Teaching children can be a noble profession. Why would anyone discourage a student who feels compelled to do so?

Nicole Hewes of The Chronicle of Higher Education reports.

Top Colleges Discourage Students From Careers in Teaching

In a professor’s office during my freshman year of college, I had to do it yet again: defend my decision to study elementary education. My professor—someone who, of course, was an educator—asked why I would want to teach young children and suggested that I might want to consider doing something else with my talents, that I could do so much more than be “just” a teacher.
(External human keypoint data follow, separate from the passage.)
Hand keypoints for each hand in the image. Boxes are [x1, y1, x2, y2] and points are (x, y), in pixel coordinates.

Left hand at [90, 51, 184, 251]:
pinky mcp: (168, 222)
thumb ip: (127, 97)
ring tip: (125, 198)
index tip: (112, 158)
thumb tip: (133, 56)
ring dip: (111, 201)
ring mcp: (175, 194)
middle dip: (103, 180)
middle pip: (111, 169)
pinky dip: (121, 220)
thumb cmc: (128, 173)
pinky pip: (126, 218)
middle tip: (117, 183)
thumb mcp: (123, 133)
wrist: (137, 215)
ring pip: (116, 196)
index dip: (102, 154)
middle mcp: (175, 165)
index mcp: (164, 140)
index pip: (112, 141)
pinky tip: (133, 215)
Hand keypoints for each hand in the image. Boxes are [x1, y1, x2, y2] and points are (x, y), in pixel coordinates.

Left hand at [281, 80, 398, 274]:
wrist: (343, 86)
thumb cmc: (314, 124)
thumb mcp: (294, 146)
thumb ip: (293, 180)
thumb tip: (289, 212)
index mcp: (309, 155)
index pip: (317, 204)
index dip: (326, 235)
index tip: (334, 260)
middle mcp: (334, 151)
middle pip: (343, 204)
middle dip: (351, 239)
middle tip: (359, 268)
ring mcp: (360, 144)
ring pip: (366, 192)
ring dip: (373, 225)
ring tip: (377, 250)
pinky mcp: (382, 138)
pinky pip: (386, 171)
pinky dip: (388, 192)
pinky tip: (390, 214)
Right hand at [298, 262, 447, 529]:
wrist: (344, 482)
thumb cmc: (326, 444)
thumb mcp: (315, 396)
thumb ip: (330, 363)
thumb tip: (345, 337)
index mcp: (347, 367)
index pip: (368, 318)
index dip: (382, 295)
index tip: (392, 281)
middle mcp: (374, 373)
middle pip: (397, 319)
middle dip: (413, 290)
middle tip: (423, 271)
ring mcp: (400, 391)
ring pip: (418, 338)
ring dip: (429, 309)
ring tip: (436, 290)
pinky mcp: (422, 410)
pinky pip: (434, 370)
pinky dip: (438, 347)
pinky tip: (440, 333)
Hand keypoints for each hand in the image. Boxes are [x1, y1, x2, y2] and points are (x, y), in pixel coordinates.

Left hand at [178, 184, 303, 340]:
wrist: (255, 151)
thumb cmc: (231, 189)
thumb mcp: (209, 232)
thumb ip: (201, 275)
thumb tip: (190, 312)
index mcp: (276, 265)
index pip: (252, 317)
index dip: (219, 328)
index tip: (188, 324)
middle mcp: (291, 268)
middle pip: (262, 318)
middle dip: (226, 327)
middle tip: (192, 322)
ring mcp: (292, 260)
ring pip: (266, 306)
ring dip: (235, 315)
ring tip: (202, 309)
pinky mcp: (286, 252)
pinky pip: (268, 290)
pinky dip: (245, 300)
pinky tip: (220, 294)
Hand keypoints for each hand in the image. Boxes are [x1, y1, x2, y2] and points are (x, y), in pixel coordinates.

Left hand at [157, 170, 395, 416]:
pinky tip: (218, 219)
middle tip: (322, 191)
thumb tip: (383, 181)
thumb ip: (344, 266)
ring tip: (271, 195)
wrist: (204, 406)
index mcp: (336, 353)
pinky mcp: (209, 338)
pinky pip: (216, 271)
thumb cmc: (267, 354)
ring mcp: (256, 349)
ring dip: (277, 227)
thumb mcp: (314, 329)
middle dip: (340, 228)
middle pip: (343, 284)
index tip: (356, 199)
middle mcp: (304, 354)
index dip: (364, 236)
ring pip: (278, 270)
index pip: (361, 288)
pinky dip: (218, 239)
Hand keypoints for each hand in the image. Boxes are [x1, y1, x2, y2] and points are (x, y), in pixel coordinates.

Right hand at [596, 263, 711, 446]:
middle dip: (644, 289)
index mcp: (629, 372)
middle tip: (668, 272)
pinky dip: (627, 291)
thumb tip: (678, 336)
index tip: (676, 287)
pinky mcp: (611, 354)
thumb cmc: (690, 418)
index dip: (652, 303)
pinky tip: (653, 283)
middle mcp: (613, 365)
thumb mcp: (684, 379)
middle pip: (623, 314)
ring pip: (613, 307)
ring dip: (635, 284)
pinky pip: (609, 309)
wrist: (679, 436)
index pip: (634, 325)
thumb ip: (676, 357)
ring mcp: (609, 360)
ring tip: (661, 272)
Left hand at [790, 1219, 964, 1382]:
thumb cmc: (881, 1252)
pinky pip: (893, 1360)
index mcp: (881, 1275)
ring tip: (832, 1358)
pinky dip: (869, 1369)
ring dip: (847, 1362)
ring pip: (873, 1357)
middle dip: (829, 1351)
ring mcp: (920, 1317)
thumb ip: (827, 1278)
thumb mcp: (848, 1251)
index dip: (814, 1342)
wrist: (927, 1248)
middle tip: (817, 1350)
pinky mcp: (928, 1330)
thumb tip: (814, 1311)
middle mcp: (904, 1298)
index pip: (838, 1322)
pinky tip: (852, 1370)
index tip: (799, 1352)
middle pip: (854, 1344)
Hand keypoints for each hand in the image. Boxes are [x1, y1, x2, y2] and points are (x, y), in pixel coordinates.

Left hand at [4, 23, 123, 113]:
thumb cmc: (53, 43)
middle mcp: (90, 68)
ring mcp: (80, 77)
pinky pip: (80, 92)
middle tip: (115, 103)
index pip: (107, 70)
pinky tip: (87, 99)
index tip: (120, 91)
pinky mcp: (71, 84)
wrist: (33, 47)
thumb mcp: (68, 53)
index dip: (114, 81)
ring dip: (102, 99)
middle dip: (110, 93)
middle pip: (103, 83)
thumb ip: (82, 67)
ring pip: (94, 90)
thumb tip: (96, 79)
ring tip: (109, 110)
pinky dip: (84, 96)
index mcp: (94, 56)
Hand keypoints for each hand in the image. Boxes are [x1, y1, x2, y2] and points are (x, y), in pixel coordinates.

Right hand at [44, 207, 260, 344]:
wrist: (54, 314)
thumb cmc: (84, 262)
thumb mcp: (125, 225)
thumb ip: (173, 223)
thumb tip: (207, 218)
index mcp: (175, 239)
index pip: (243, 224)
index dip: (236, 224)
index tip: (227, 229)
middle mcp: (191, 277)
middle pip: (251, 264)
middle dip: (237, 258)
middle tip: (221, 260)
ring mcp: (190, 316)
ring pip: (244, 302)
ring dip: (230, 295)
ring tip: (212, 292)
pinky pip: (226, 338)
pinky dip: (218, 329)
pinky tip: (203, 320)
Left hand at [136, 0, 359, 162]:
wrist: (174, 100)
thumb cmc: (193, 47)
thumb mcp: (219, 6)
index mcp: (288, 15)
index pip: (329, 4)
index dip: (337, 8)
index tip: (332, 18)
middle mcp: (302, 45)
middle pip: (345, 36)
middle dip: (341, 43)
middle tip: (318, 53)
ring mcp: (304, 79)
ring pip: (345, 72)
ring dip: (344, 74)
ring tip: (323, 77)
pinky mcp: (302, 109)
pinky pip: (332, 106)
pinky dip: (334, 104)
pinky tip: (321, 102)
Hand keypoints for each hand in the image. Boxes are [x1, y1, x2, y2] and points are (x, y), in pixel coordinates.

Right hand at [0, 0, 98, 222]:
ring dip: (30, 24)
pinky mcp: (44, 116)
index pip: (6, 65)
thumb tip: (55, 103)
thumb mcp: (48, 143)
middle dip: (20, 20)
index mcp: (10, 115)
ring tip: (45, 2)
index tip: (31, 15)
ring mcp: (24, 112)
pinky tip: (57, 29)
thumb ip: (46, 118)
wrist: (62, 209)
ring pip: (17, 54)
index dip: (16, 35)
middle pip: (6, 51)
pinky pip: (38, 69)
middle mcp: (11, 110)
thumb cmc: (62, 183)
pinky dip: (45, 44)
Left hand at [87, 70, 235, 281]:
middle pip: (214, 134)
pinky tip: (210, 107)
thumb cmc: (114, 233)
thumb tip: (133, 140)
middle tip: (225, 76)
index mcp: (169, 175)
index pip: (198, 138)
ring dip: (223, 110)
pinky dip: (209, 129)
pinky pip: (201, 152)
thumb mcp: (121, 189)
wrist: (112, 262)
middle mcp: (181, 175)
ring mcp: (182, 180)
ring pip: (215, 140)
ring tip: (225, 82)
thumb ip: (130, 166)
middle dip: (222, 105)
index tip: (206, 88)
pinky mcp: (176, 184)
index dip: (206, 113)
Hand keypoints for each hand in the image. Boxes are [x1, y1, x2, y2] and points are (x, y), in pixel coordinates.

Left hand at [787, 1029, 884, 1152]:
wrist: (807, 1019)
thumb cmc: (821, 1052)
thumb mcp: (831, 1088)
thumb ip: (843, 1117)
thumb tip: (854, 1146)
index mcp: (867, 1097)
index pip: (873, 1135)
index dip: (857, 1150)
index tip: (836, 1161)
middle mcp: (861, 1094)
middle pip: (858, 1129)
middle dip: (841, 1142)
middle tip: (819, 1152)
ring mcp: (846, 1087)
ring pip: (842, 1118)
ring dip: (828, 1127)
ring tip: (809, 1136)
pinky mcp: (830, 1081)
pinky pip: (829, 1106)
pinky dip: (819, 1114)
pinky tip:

Since a teacher’s intelligence is too often assumed to correlate with the age of her students, I’m not surprised that I’ve encountered so many stunned “why?” comments over the years, questions I never would have heard if I’d decided to be a doctor or an investment banker. They reflect a pervasive and poisonous view that teachers, and especially teachers in public elementary schools, should not have come from the tops of their classes or have graduated from elite universities.

Unfortunately, that perception is too often true. According to recent SAT data, test scores of prospective teachers ranked 16th out of 20 professions, and about one-third of teachers scored in the bottom one-fourth of SAT test-takers. It should come as little surprise, then, that less than 10 percent of teachers in this country graduate from our highly selective colleges and universities.

While it is certainly true that a fancy degree does not a good teacher make, it doesn’t seem like rocket science to assume that those receiving the best education available in the United States would be optimal candidates for teaching our future leaders, innovators, and yes, teachers.